Conosco il meccanismo. Tu crei il polemicone e quelli – i giornalisti – piazzano l’occhio di bue sulla tua faccia. Se poi la polemica è contro uno che – a rigore – dovrebbe essere dalla tua parte, all’occhio di bue aggiungono un bel po’ di watt.
La faccenda è la seguente: oggi nella capitale c’è il Roma Pride 2013. Su cosa sia credo non sia il caso di soffermarsi se non per ricordare che è una manifestazione per la sensibilizzazione dell’opinione pubblica sulla difesa dei diritti di gay, lesbiche, omosessuali e trans.
Ad alcuni degli organizzatori viene l’idea di invitare il neosindaco Ignazio Marino, giudicandolo sensibile alla tematica. Ma lui, dopo la biciclettata in favore di telecamere e l’annuncio della pedonalizzazione dei Fori Imperiali, declina l’offerta. Perché – dice – vuole stare con la famiglia dopo i giorni un po’ “pieni” della campagna elettorale.
Apriti cielo! “Una risposta irrispettosa e offensiva – hanno ribattuto quelli del Comitato Roma Pride 2013 – nei confronti di una comunità che si batte da anni per vedere riconosciuti i diritti, la visibilità e la dignità delle proprie famiglie”.

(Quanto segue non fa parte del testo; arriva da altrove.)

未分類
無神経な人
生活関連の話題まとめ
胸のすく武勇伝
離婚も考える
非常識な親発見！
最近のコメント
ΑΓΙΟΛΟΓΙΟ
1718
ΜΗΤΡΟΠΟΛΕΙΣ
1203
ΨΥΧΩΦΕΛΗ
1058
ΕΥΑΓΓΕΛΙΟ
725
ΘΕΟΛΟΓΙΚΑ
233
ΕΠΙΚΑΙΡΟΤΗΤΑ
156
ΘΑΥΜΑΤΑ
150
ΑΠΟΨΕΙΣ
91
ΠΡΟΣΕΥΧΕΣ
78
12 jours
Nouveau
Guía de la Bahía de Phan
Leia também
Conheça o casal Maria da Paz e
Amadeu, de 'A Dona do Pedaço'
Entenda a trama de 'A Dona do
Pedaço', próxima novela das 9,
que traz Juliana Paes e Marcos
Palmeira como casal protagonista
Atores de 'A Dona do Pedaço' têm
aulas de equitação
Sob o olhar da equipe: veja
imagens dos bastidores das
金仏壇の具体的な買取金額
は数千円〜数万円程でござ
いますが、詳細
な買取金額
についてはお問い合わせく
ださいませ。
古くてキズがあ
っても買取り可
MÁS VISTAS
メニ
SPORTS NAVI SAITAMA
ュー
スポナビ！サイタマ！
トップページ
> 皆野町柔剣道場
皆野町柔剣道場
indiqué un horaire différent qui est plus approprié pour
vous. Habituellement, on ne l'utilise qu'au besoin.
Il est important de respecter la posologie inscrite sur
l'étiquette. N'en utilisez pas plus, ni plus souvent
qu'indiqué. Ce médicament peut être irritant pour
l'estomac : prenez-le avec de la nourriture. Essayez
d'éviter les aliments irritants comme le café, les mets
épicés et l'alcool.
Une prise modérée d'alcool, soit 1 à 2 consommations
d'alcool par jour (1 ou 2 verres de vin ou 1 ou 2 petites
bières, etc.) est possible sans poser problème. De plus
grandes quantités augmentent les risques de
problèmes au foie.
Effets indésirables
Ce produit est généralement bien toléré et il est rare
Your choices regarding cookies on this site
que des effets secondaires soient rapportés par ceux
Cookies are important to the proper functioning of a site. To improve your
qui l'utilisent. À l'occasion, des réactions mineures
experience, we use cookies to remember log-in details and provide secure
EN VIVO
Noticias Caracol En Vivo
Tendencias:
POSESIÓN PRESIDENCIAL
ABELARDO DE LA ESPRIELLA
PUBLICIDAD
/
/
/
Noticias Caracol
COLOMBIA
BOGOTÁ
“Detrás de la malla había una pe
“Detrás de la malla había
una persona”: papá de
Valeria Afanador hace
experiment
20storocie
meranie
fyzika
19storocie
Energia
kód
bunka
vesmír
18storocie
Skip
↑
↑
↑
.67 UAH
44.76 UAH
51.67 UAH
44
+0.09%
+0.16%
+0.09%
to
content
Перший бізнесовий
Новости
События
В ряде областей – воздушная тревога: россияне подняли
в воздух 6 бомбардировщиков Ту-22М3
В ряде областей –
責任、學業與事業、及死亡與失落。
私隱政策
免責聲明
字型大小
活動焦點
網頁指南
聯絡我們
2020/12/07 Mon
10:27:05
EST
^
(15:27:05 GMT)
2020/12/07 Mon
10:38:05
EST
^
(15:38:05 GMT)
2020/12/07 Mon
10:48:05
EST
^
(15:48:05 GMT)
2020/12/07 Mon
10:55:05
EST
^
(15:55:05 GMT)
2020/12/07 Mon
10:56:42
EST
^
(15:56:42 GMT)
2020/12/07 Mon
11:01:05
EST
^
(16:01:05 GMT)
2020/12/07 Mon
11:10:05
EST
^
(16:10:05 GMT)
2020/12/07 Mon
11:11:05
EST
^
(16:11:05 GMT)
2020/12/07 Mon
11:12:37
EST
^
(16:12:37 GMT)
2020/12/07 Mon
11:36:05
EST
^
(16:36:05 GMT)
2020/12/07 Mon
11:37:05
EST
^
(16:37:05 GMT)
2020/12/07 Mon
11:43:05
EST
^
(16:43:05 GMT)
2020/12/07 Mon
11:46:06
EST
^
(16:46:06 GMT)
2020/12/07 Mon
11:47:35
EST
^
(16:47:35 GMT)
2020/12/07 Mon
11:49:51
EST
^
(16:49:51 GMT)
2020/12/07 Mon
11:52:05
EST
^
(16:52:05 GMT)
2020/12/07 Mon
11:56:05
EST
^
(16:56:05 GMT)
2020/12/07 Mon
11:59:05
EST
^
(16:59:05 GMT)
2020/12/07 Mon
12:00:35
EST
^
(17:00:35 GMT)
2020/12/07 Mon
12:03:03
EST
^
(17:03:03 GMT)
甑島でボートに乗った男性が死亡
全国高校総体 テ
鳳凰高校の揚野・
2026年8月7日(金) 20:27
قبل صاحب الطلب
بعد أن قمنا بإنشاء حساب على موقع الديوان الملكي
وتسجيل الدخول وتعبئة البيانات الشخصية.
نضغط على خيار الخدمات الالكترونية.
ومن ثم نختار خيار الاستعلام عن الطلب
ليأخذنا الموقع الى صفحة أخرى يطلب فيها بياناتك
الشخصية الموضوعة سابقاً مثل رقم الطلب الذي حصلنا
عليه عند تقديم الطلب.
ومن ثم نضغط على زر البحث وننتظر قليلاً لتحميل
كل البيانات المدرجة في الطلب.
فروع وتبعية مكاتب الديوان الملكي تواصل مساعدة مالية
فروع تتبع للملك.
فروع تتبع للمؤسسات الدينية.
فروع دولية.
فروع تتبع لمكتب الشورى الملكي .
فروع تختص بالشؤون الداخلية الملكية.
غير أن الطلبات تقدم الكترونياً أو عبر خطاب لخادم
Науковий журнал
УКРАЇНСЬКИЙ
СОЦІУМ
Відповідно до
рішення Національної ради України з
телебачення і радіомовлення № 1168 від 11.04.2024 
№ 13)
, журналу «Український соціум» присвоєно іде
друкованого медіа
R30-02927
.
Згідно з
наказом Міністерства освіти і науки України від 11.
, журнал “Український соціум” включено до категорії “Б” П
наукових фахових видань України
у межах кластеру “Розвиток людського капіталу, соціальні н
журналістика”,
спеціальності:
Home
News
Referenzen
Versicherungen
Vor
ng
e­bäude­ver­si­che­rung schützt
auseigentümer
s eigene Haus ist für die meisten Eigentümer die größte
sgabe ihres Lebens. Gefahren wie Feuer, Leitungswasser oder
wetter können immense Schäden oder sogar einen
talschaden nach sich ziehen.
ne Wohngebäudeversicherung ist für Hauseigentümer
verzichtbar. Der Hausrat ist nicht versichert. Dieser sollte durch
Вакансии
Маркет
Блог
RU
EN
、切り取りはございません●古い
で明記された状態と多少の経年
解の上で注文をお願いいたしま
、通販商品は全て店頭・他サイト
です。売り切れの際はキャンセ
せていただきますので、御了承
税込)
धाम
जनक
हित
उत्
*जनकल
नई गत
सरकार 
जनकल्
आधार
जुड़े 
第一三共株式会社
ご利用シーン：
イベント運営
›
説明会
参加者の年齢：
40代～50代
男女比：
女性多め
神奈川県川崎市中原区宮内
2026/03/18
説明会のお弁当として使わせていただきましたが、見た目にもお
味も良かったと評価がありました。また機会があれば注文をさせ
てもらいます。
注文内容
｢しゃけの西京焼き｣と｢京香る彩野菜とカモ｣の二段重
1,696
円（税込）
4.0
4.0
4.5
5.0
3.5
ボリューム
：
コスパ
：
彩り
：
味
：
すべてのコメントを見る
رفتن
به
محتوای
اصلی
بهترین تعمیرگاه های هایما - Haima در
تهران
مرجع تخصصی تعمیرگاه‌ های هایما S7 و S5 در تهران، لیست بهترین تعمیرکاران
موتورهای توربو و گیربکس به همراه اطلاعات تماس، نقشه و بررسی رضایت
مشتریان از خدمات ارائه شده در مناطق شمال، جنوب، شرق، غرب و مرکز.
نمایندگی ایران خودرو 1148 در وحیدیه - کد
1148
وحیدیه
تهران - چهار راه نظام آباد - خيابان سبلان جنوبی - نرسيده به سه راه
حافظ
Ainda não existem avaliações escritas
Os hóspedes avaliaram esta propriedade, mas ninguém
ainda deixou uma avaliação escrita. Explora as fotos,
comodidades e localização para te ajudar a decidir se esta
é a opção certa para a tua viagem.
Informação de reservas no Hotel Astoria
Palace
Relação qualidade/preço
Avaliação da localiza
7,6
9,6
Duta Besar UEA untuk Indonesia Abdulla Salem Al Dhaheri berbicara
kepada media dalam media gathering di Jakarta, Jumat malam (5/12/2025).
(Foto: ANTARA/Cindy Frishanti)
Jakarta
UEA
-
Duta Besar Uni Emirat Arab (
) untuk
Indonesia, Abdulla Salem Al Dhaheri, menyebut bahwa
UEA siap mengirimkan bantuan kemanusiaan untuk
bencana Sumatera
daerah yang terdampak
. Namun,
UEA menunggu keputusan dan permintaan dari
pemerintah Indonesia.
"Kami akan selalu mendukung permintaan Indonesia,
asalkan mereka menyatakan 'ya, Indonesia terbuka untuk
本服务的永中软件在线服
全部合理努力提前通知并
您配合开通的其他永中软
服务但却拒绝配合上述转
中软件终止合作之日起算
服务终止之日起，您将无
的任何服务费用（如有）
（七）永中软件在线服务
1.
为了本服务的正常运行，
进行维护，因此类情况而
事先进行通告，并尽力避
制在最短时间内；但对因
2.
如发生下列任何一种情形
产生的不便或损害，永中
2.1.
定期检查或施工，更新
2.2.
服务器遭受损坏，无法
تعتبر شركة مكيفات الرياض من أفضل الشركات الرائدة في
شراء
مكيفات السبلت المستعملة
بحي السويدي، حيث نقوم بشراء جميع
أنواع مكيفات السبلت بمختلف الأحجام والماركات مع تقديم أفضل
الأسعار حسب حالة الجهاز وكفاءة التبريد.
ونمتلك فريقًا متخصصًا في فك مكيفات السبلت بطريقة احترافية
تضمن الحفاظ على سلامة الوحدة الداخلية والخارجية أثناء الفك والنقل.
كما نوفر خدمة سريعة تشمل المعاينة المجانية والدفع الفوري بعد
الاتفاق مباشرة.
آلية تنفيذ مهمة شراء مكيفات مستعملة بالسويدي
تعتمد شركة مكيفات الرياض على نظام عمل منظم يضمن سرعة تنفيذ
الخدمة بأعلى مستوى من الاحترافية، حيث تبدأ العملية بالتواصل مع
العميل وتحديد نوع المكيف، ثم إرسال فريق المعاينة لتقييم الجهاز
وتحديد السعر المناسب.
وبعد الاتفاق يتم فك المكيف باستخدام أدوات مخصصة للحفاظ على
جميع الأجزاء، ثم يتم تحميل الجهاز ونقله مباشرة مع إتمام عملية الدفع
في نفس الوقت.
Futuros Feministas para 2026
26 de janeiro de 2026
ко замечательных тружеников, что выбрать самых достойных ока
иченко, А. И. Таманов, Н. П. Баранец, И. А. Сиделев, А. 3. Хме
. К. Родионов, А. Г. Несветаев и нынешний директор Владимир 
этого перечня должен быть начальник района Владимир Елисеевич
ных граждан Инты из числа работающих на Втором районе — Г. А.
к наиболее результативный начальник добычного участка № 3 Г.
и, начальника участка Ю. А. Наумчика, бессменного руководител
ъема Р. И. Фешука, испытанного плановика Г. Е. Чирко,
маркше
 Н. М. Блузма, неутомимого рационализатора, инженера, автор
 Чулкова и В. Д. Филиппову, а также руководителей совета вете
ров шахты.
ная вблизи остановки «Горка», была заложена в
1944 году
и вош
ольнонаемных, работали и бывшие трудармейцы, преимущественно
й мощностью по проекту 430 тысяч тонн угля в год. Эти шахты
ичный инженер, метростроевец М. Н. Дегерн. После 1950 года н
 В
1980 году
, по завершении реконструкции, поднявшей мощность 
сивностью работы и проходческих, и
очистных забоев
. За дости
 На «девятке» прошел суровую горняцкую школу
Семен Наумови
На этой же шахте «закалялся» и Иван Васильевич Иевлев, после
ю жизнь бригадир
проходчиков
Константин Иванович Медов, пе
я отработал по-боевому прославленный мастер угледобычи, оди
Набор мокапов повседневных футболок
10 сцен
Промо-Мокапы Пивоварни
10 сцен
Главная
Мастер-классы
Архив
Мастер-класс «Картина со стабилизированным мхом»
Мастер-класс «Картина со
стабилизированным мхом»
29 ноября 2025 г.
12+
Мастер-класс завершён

Sì, Marino ha poi mandato una nota per ribadire il suo “impegno affinché a Roma i diritti di tutti siano garantiti e venga sradicata ogni forma di intolleranza”, ma non basta. Il presidente del circolo di cultura omosessuale Mario Mieli è chiaro: ”Ci sembra una falsa partenza e un brutto segnale nei confronti di Roma e di una comunità importante che ha contribuito in modo rilevante alla sua vittoria”.
Io ho l’impressione – e la risposta del presidente del circolo Mieli può esserne una prova – che l’offesa non sia stata tanto aver evocato la “famiglia normale”come giustificazione dell’assenza. Il prurito degli organizzatori è dovuto al fatto di non essere stati considerati abbastanza “degni”di una delle prime uscite pubbliche da primo cittadino.
Ora, chiedo provocatoriamente solo una cosa: ma è obbligatorio per un sindaco di sinistra partecipare al Pride? E se non partecipa deve giustificarsi come John Belushi nei Blues Brothers (“le cavallette baby”)? Oppure ne facciamo solo una questione di gruppi di pressione che portano voti e allora astenersi da discorsi magniloquenti sui diritti, please.
Il fatto è che, per uno strano cortocircuito, trovo che ci sia una venatura di malcelato fascismo in chi vuole costringere Marino a partecipare al Pride. Aldo Busi ha rilasciato sull’argomento una dichiarazione emblematica: tanto valeva rimanesse Alemanno. Certo, sarebbe stato tutto più facile per i professionisti della della diversità prendersela con un vero ex fascista.